I don't know yet, it depends. You never know whether your performance will be successful or not. I hope the audience will appreciate it. One thing is for sure, we’ve poured a lot of passion and love into this performance. We try to make it easy to understand for viewers, we want them to be moved by the story. If it works, I hope Boris will give me an opportunity to stage something else. I’d like to mention that my actors are just fantastic. I'm very proud of them. They act in this sophisticated story with such an ease and inner freedom, that’s amazing.

"My wife is a better actor than me''

— Your daughter Irina plays one of the parts in this performance. In 'The Bluebird', you take the stage with your wife Aleftina. Working with your family may be tough, isn’t it?

It depends. My daughter is a very difficult person. When it comes to arguing, sparks really fly. She’s very independent. And my wife is an outstanding artist. We happened to play very rarely in the same performances. But she's just a great actress, much better than me.

— 'The Bluebird' play is a hot ticket at the Stanislavsky Electro Theatre. Did you immediately say yes, when Boris Yukhananov invited you to participate in it? Or did the project seem too extreme to you?

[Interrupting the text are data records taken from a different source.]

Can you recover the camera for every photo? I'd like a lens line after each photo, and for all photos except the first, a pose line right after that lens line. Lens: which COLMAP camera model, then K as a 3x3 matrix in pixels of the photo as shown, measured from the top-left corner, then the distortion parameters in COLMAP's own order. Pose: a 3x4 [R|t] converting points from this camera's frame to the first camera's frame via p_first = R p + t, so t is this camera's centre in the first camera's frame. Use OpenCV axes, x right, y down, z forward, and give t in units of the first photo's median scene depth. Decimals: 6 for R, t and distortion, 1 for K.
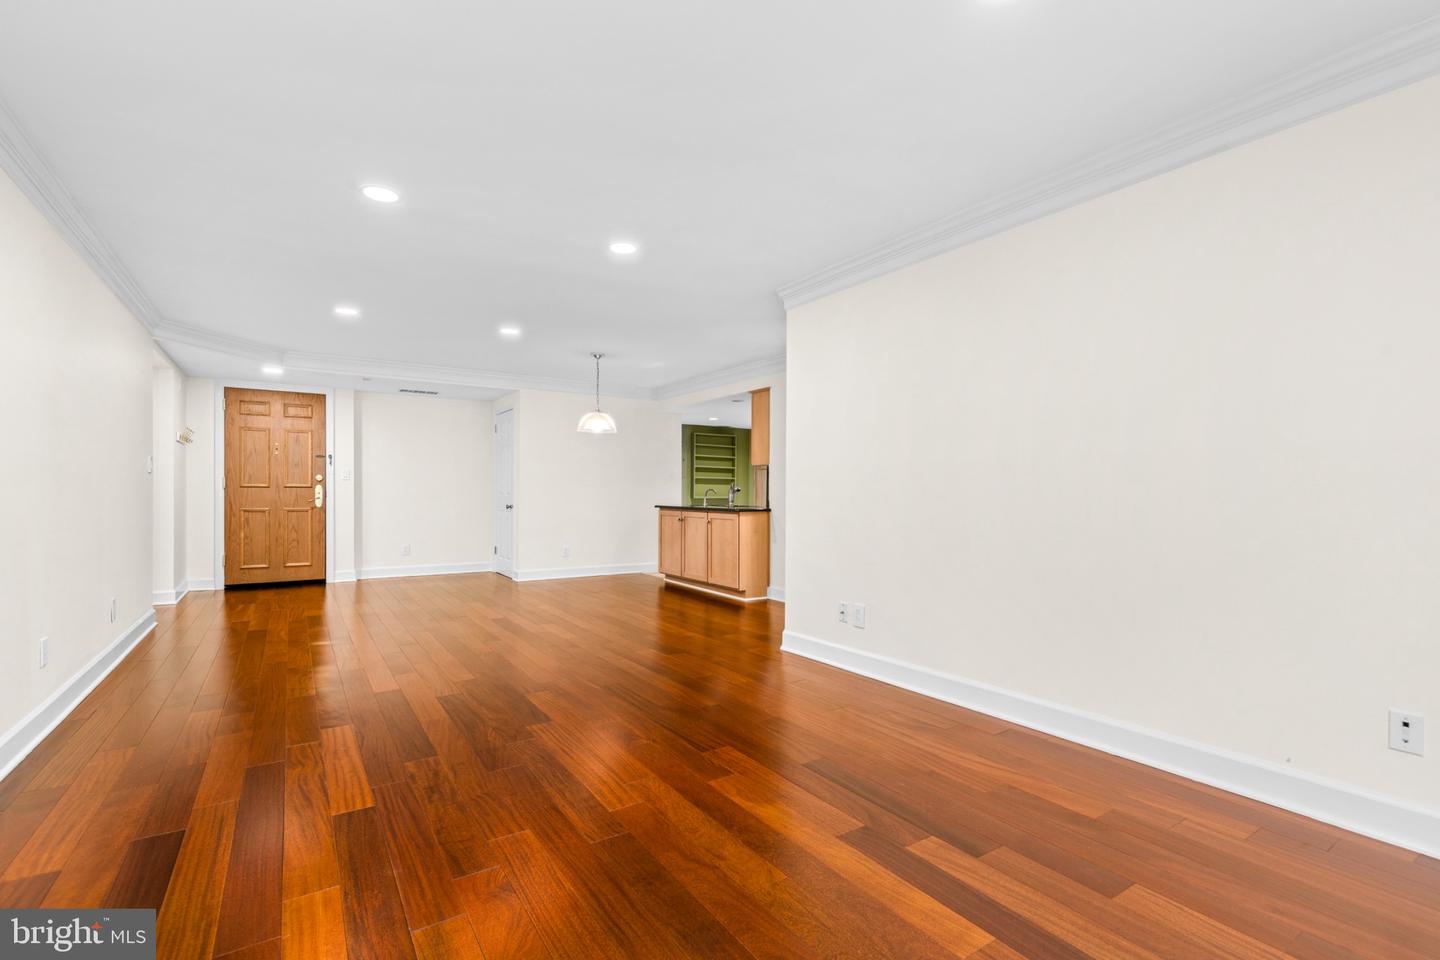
lens RADIAL K [[658.0, 0, 721.7], [0, 658.0, 490.3], [0, 0, 1]] dist [0.002138, 0.000801]
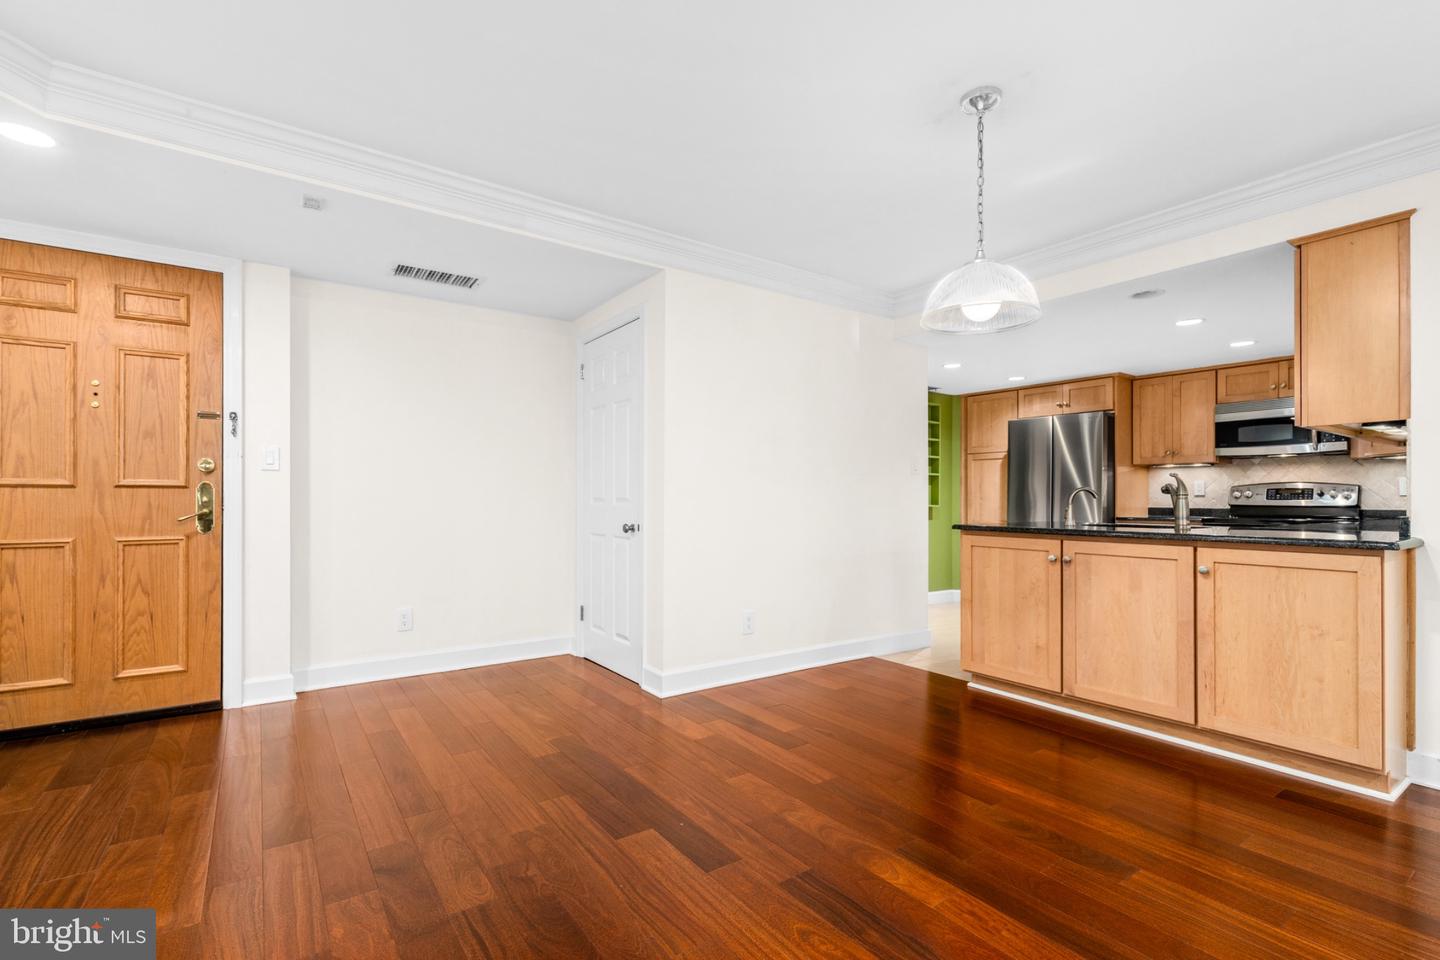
lens RADIAL K [[658.0, 0, 708.7], [0, 658.0, 490.3], [0, 0, 1]] dist [0.002138, 0.000801]
pose [[0.999661, -0.003067, 0.025867, -0.297469], [0.003267, 0.999965, -0.007692, 0.001847], [-0.025843, 0.007774, 0.999636, 0.567568]]
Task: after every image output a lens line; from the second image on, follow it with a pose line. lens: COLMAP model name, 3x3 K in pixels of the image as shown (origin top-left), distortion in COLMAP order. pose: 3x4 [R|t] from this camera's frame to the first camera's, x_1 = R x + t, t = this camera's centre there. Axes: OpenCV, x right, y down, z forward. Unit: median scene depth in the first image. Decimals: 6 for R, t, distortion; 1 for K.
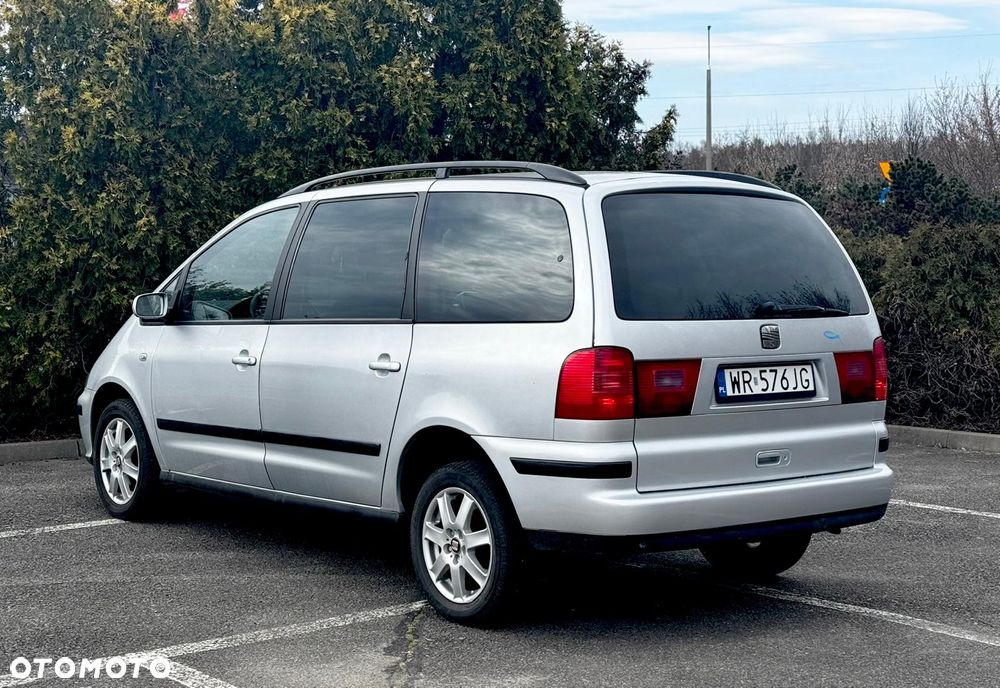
lens RADIAL K [[1723.6, 0, 527.0], [0, 1723.6, 406.8], [0, 0, 1]] dist [0.155178, -0.081444]
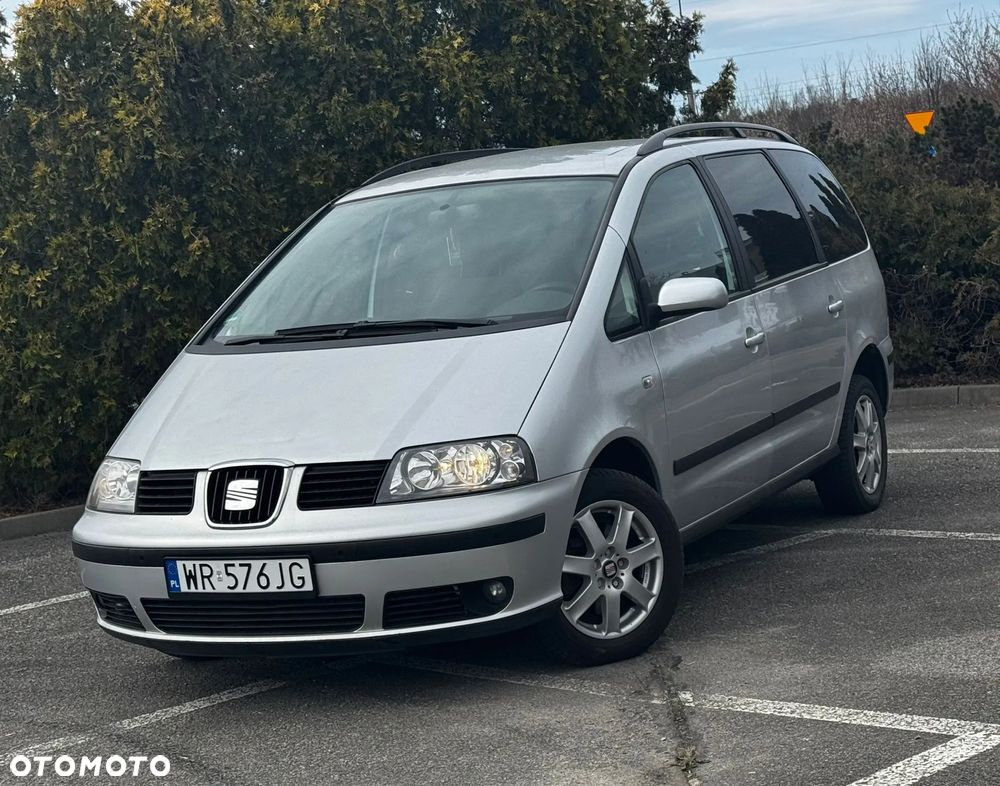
lens RADIAL K [[2110.7, 0, 535.4], [0, 2110.7, 385.5], [0, 0, 1]] dist [0.160681, 0.171529]
pose [[0.993127, -0.113589, 0.028216, -0.081934], [0.114554, 0.992789, -0.035325, 0.025133], [-0.024000, 0.038314, 0.998977, -0.104498]]
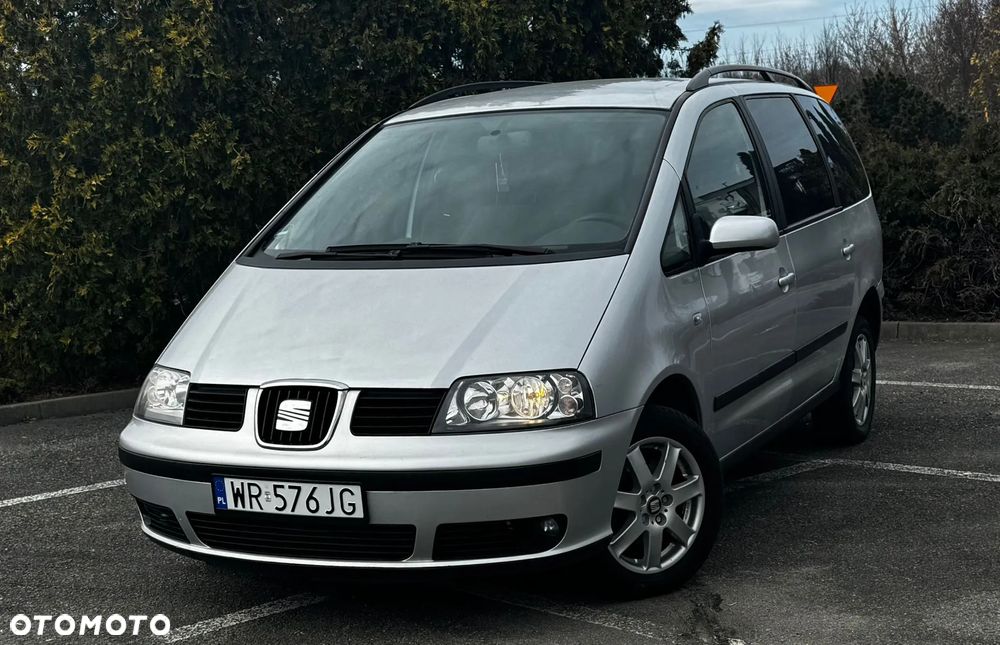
lens RADIAL K [[1650.6, 0, 501.8], [0, 1650.6, 432.0], [0, 0, 1]] dist [0.185841, -0.121750]
pose [[0.997433, -0.063633, 0.032826, -0.107860], [0.061979, 0.996867, 0.049150, 0.011214], [-0.035850, -0.046989, 0.998252, 0.031528]]
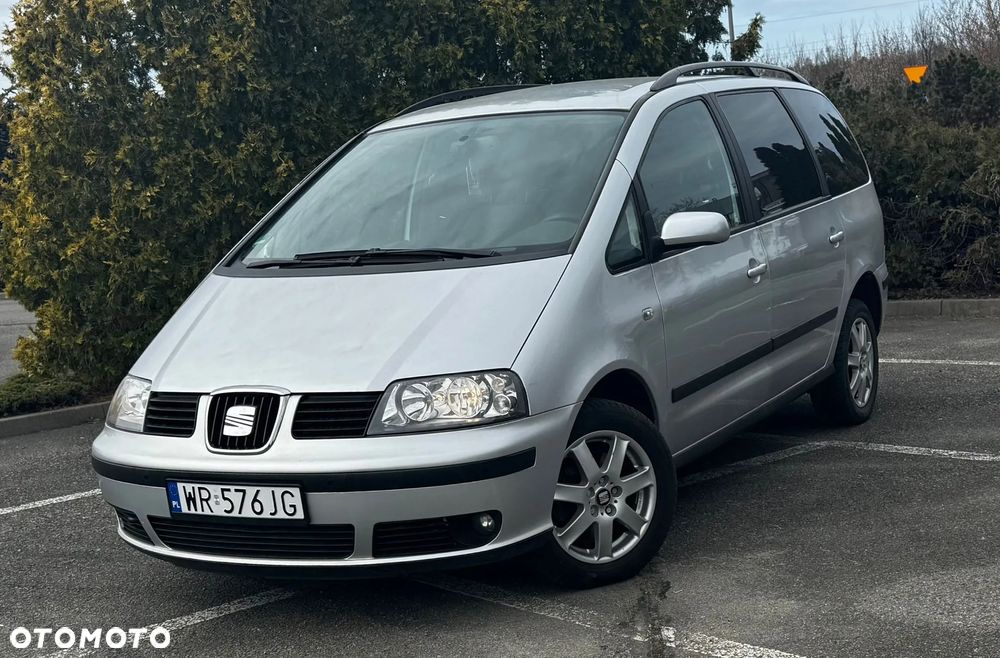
lens RADIAL K [[1571.5, 0, 541.2], [0, 1571.5, 420.5], [0, 0, 1]] dist [0.187405, -0.216015]
pose [[0.995547, -0.091046, -0.024441, -0.054232], [0.092205, 0.994409, 0.051471, 0.010107], [0.019619, -0.053495, 0.998375, 0.039182]]
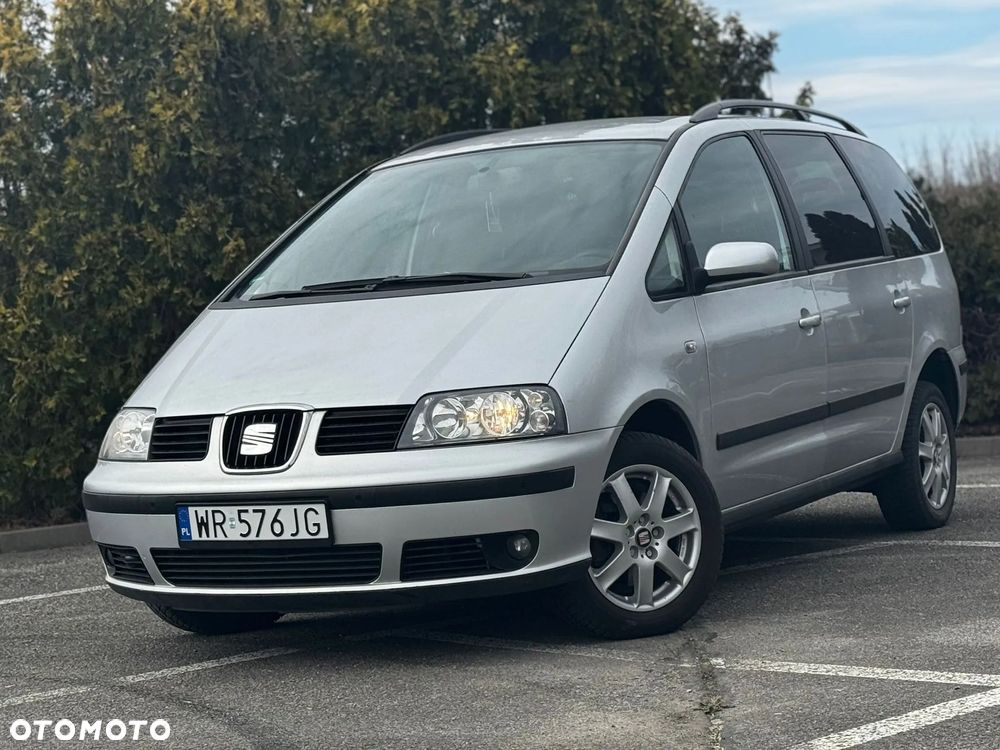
lens RADIAL K [[2291.4, 0, 505.6], [0, 2291.4, 376.4], [0, 0, 1]] dist [0.154659, 0.619425]
pose [[0.996383, -0.084380, -0.010047, -0.076835], [0.083166, 0.992589, -0.088598, 0.067461], [0.017448, 0.087442, 0.996017, -0.121175]]
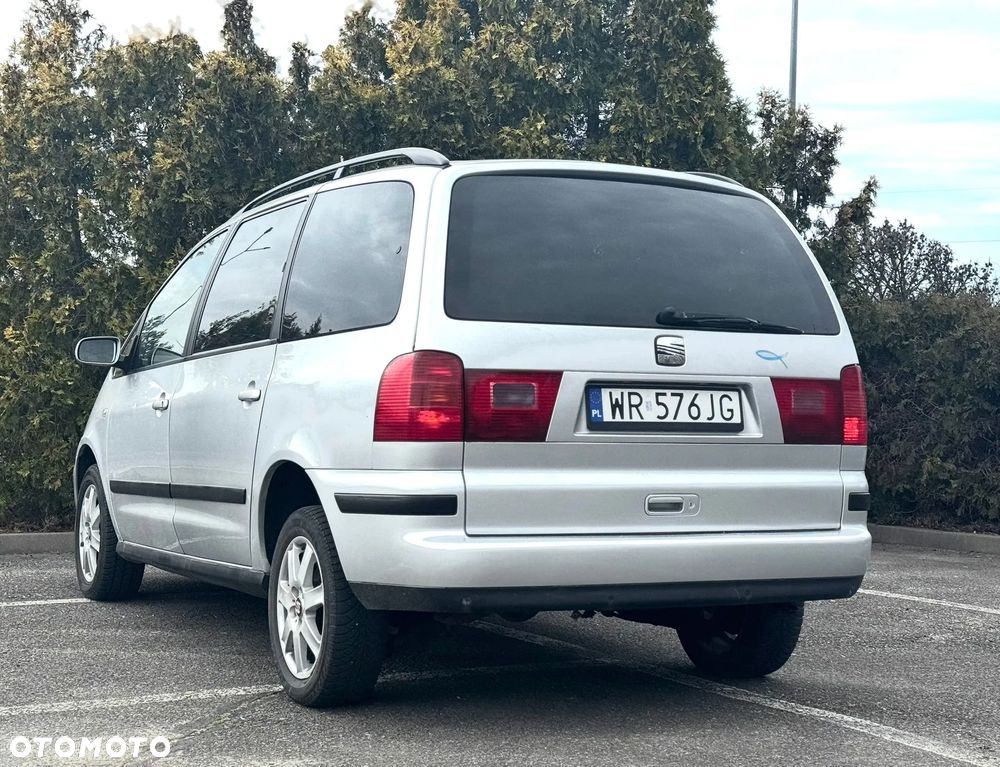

When Boris told me about it, I was really shocked. I asked him, "Do you think it’s easy to play a boy at my age?'’ And he replied, "When you come to the children's theatre, you know that it's an actress who plays this part." She speaks like a child, but in five minutes you get used to it. These are the rules of the game.

And Yukhananov added, "You and your wife have gone the same way those brother and sister have - to seek happiness, the meaning of our life. And when your story intervenes with this boy and girl’s story, the audience will think and reflect on what happens to these heroes next."

— For you, it is not a seven-year-old boy part, but also your memories, your personal stories, isn't it?

Yes, it is, taking into account that my wife and I had a rather hard life. Aleftina saw her mother killed during the war. I have seen so much sadness and tragedy in my life as well. And happiness, too, of course. Boris is absolutely right, 'The Bluebird' is not a children’s story. There's an old Hollywood movie starring Elizabeth Taylor based on this piece. I think this movie is a failure, because it’s not clear whether it’s for children or adults. But our performance is for adult audience, that's for sure. And Maurice Maeterlinck is a deep philosopher. It’s not just entertainment he wrote this play for. And Boris came up with an absolutely innovative idea: I don't play on stage, I'm an ordinary person who talks to the audience.